Baylor did not respond to questions about its China work. It is unclear whether the partnerships are still active.

Christopher Wray, director of the Federal Bureau of Investigation (FBI), speaks during a Senate Judiciary Committee hearing in Washington, D.C., U.S., on Tuesday, July 23, 2019. Wray said during the hearing that China is the biggest counterintelligence threat to the U.S. Photographer: Andrew Harrer/Bloomberg via Getty Images

Christopher Wray, director of the Federal Bureau of Investigation (FBI), speaks during a Senate Judiciary Committee hearing in Washington, D.C. on July 23, 2019. Wray said during the hearing that China is the biggest counterintelligence threat to the U.S.

Photo: Andrew Harrer/Bloomberg via Getty Images

Although the China Initiative was launched under the Trump administration, the profiling of ethnic Chinese scientists long predates that. The FBI’s Counterintelligence Division created a dedicated Economic Espionage Unit in 2010, under the Obama administration. The Justice Department says that over 80 percent of its economic espionage prosecutions are China-related, and FBI Director Christopher Wray has repeatedly claimed that the bureau is opening a new case involving China every 10 hours. But civil rights advocates and legal scholars say that the Justice Department has few successful prosecutions to show for the effort. “I’m tired of being told, ‘There are big problems out there, and you just don’t have the security clearance,’” said Margaret Lewis, a law professor at Seton Hall University whose research focuses on law in China and Taiwan. “That’s not good enough for me. I can’t be told, ‘Just trust us, we’re the government.’”

Collected data entries
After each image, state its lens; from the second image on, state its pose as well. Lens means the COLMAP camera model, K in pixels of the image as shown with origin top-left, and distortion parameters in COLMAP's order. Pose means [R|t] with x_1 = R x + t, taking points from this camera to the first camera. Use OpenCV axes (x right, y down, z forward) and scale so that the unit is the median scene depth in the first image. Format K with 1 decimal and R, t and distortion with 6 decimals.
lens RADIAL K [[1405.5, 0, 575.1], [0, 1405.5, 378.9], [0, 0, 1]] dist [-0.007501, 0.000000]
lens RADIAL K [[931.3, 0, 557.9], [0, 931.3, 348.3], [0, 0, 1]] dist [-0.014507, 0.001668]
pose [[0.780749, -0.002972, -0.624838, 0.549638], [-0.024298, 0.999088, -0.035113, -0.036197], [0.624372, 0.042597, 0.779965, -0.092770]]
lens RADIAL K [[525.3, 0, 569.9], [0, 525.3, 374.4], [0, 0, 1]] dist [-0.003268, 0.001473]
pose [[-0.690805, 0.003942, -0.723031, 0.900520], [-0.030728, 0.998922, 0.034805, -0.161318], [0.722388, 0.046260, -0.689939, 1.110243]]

PROMPT A:
In the China Initiative passage, in what year did the FBI's Counterintelligence Division create its Economic Espionage Unit?
PROMPT B:
Decide whether each statement agrees with the China Initiative passage, and back up each yes or no with the exact words from the passage that settle it. (i) The China Initiative began under the Obama administration. (ii) Margaret Lewis is a law professor at Seton Hall University. (iii) The Justice Department says more than 80 percent of its economic espionage prosecutions are China-related.
PROMPT C:
Go on with the China Initiative passage from the point where it stops.
You won't need the rows for any of this.

RESPONSE AREA A:
In 2010, under the Obama administration.

RESPONSE AREA B:
(i) No: "the China Initiative was launched under the Trump administration"
(ii) Yes: "a law professor at Seton Hall University"
(iii) Yes: "The Justice Department says that over 80 percent of its economic espionage prosecutions are China-related"

RESPONSE AREA C:
With both the China Initiative probes and earlier cases, Justice Department officials have argued that U.S. scientific research and corporate knowledge are matters of national security importance, regardless of the topic. Prosecutors have brought cases centering on GlaxoSmithKline pharmaceuticals, genetically modified Monsanto corn seed, and a DuPont whitener used in paint and Oreo cookies. At times, agents have resorted to extreme tactics. For a 2012 case involving glass block insulation, the FBI crafted both an elaborate sting operation and a stinker of a film publicizing its work.

Since 2018, the bureau has also chased down instances of unreported China ties flagged by NIH — a persistent problem in academia, but one that critics say doesn’t necessarily equate to stealing technology.

Baylor administrators had previously allowed scientists flagged by NIH the chance to correct potential grant reporting violations, rather than subjecting them to criminal investigation. That approach had earned the institution praise among Asian American activists nationally, as well as from local faculty. But the administrator who oversaw that effort recently left Baylor.

“Baylor is not the same any more,” said Steven Pei, an engineering professor at the University of Houston who is a co-organizer of the APA Justice Task Force, which advocates for Asian American scientists who have been unfairly accused of crimes. “The faculty is now as confused, frustrated, and scared as they were two to three years ago.”